One risk-correlated and commodity currency that proved to be more resilient overnight was NZD. Three factors seemed to be playing a role. To start with, the NZ employment numbers came in better than expected with unemployment tumbling to a multi-year low. Second, Governor Wheeler signalled that the RBNZ will look through the latest bout of disinflation driven by low commodity prices and thus need not cut rates anytime soon. Third, NZD remained resilient despite weaker dairy prices suggesting that some negatives are clearly in the price.
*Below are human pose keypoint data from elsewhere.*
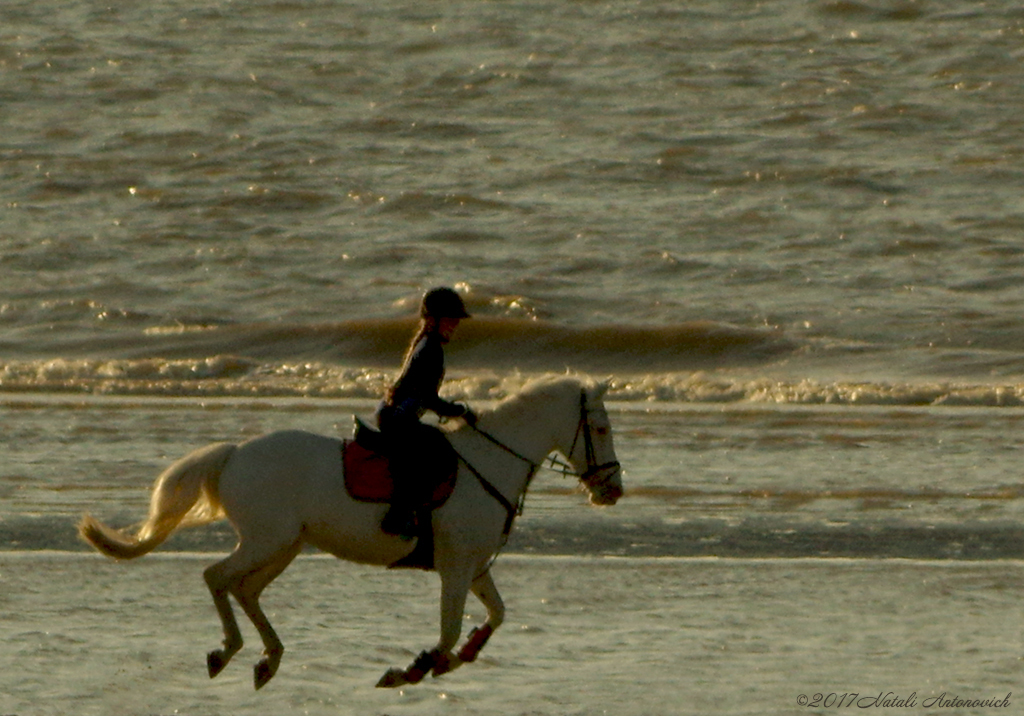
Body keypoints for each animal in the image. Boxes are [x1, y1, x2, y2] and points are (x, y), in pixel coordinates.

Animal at [77, 378, 622, 692]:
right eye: (599, 428)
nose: (612, 490)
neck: (490, 461)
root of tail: (233, 454)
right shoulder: (455, 566)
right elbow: (447, 629)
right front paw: (415, 667)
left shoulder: (473, 565)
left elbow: (497, 615)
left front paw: (460, 656)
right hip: (266, 540)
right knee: (217, 577)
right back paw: (228, 651)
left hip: (285, 545)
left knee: (244, 588)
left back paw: (267, 659)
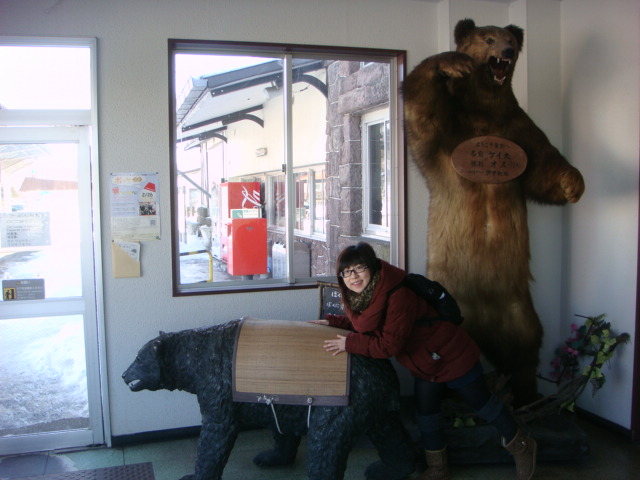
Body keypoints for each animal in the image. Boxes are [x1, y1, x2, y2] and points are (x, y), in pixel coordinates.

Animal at [122, 318, 418, 480]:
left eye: (138, 357)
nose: (124, 375)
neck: (194, 361)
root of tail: (382, 365)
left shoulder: (218, 388)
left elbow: (216, 435)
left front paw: (194, 474)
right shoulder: (274, 396)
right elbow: (280, 424)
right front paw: (272, 456)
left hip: (346, 402)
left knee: (326, 444)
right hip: (373, 399)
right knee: (390, 432)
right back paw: (392, 469)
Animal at [404, 17, 584, 404]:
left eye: (508, 37)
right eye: (488, 38)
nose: (508, 51)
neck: (486, 110)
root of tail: (483, 323)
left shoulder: (519, 131)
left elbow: (544, 166)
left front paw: (573, 183)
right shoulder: (451, 131)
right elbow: (423, 113)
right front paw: (451, 63)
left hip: (520, 309)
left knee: (526, 346)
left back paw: (525, 393)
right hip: (445, 304)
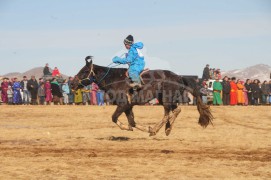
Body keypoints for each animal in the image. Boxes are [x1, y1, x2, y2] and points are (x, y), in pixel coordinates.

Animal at [71, 57, 214, 136]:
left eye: (84, 70)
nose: (72, 83)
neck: (116, 79)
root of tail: (180, 77)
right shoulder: (128, 106)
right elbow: (132, 122)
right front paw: (145, 128)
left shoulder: (123, 105)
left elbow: (114, 118)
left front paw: (136, 128)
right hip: (166, 99)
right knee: (175, 110)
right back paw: (167, 129)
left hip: (166, 99)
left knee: (168, 113)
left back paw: (157, 129)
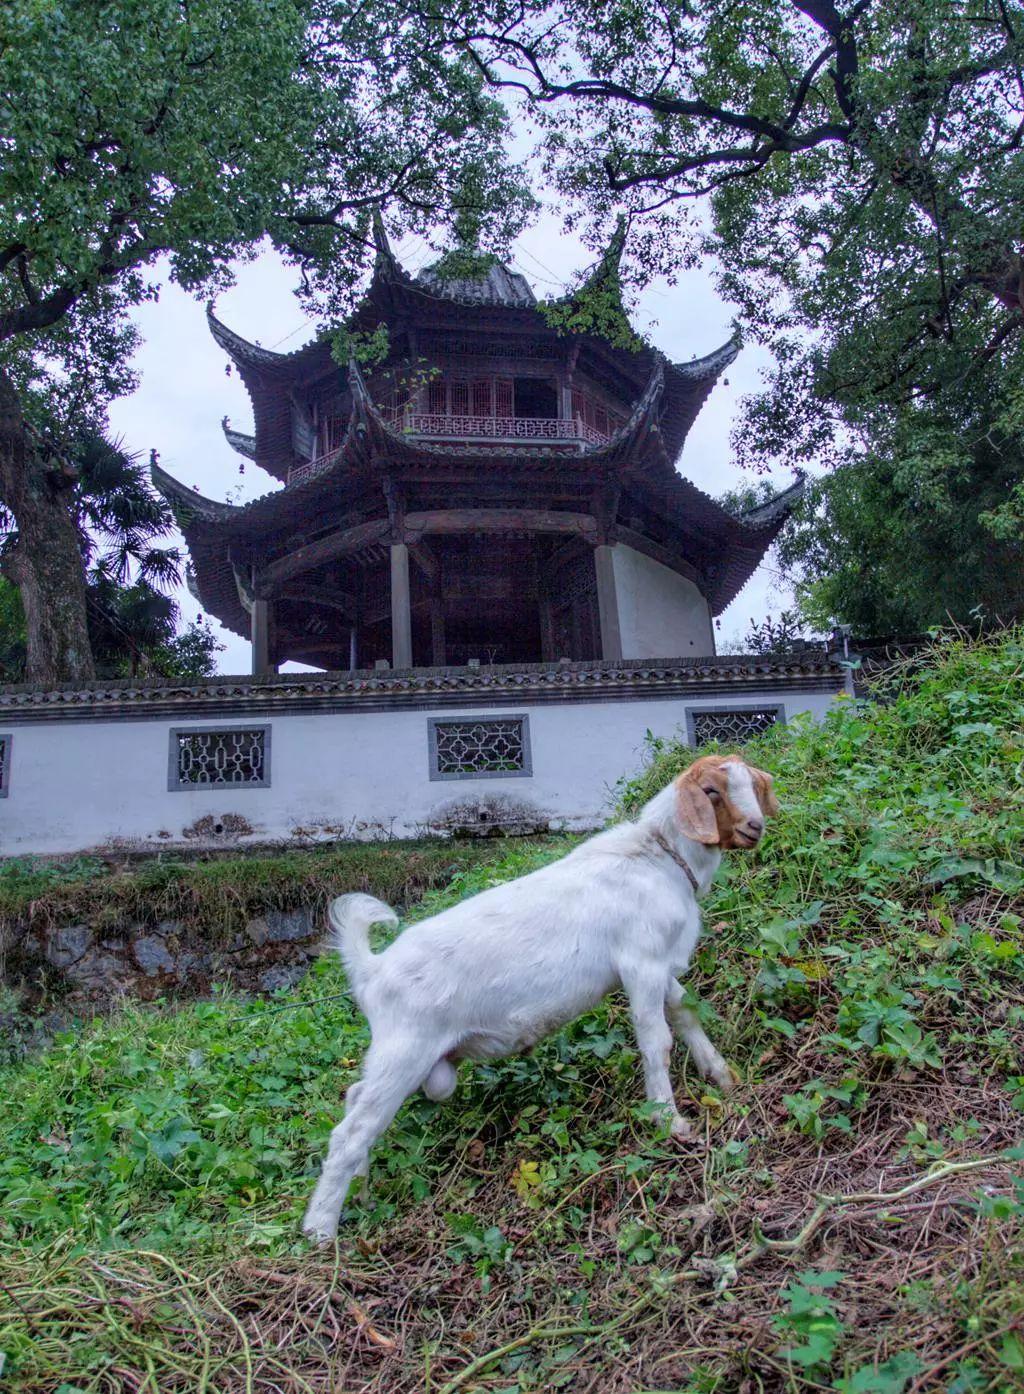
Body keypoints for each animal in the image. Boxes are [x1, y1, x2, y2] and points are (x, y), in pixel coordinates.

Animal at [302, 752, 774, 1243]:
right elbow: (655, 1042)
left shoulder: (660, 967)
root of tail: (372, 971)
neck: (659, 859)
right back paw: (320, 1231)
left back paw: (361, 1193)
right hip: (405, 1050)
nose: (754, 827)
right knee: (350, 1132)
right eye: (712, 791)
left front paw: (723, 1075)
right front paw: (671, 1122)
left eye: (751, 784)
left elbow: (684, 1013)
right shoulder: (640, 963)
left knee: (356, 1098)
The above being said, it is premature to call for an end of the NZD underperformance. Indeed, global commodity prices remain under pressure and the longer-term disinflation trend in the New Zealand economy still means that the next RBNZ move is more likely to be a cut, not a hike. In addition, the apparent tightness in the labour markets could be attributed to a drop in the labour force participation rate as well as the continuing strength in construction in Canterbury. Neither of the factors is expected to be sustained and this could point at renewed pick up in the economic slack before long.
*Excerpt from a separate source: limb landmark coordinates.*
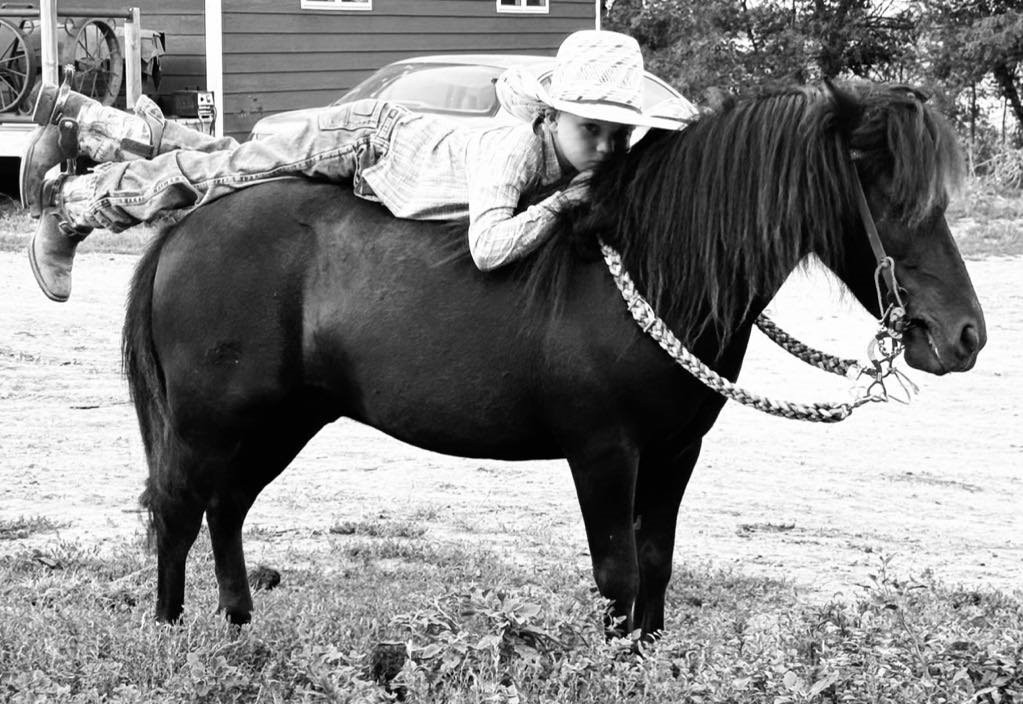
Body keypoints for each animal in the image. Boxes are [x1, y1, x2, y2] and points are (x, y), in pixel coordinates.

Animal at [122, 81, 985, 636]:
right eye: (886, 195)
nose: (965, 336)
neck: (649, 275)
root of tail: (187, 228)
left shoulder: (673, 454)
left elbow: (655, 568)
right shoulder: (602, 453)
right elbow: (616, 576)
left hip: (283, 420)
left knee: (227, 505)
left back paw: (240, 628)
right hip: (209, 421)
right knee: (179, 508)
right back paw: (170, 635)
GBP has been consolidating of late in response to reports that the UK and the EU have made further steps towards reaching a deal to avoid Brexit. Today’s services PMI said little changed from the month before. That said, the print offered more evidence of the resilience of the UK’s domestic demand driven recovery. In turn, this could corroborate the view that the BoE IR will struggle to exceed the already rather dovish market expectations come Thursday. All that could point at more GBP resilience in the near term.